=== Reading text ===
** BEGIN **

PHP Problem - When inserting </ to the database it renders as a code - php

Hey,
I own http://ilikeyou.tk/ which is a facebook like website.
Basically, users can add a phrase and/or a photo and like it on facebook.
Recently, when I tested a few stuff I found out that when I insert </
in the text box and create the page, it messes up with the like list.
(You can try posting </ and going back to homepage, scroll down to 'Recent Like' and watch it)
In sites like twitter and facebook, this stuff never happen.. so there might be a solution..
Any suggestions?
P.S;
Also, when i try to insert the photo link (http://profile.ak.fbcdn.net/hprofile-ak-snc4/188178_139794909415037_3755895_n.jpg) the whole index page goes down (I can still go to like pages like ilikeyou.tk/1/ but cant access ilikeyou.tk ... ).
When deleting the link from the database its all working fine again.
P.S2;
Sorry for my bad English
Thanks in advanced.

** END **

=== Entries shown ===
** BEGIN **

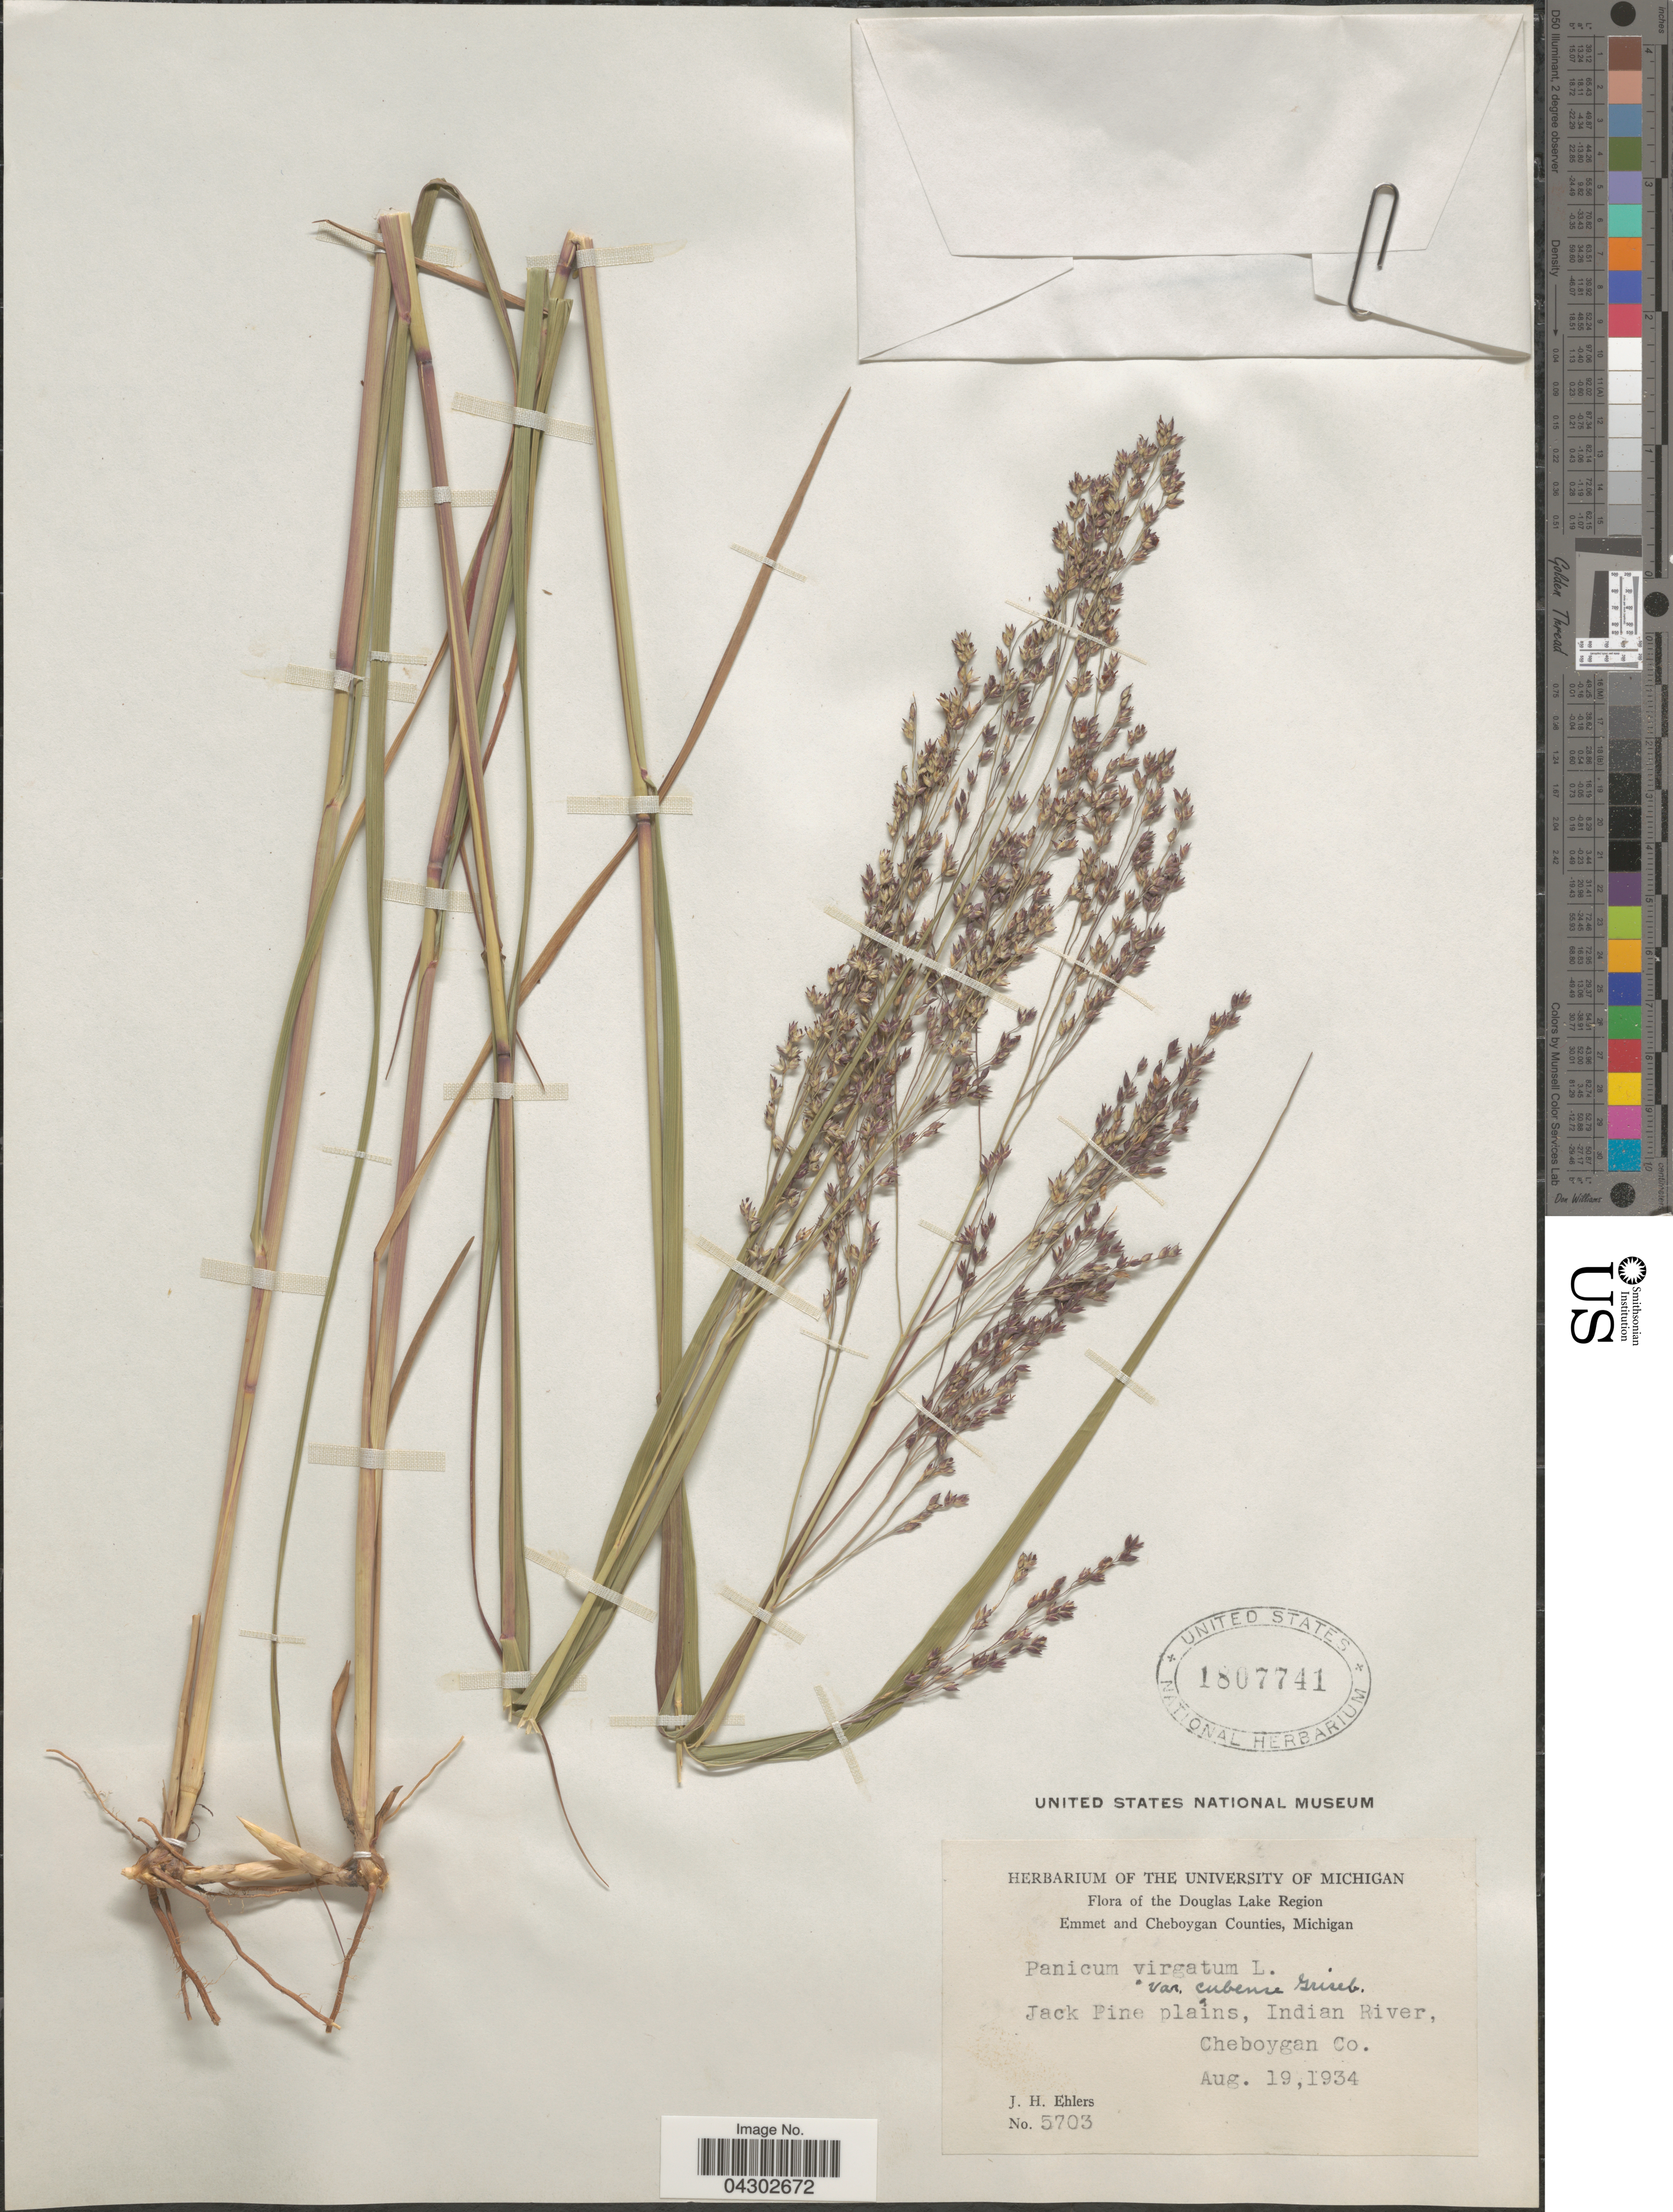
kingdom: Plantae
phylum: Tracheophyta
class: Liliopsida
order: Poales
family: Poaceae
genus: Panicum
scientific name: Panicum virgatum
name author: L.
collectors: J. H. Ehlers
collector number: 5703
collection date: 1934-08-19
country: United States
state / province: Michigan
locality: Douglas Lake Region. Emmet and Cheboygan Counties. Jack Pine plains, Indian River, Cheboygan Co.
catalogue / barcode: US 1807741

** END **

=== What this task involves ===
According to the PHP forum post, what happens to the site's index page when the photo link is inserted? Please answer in one sentence.

=== Response to this task ===
The whole index page goes down.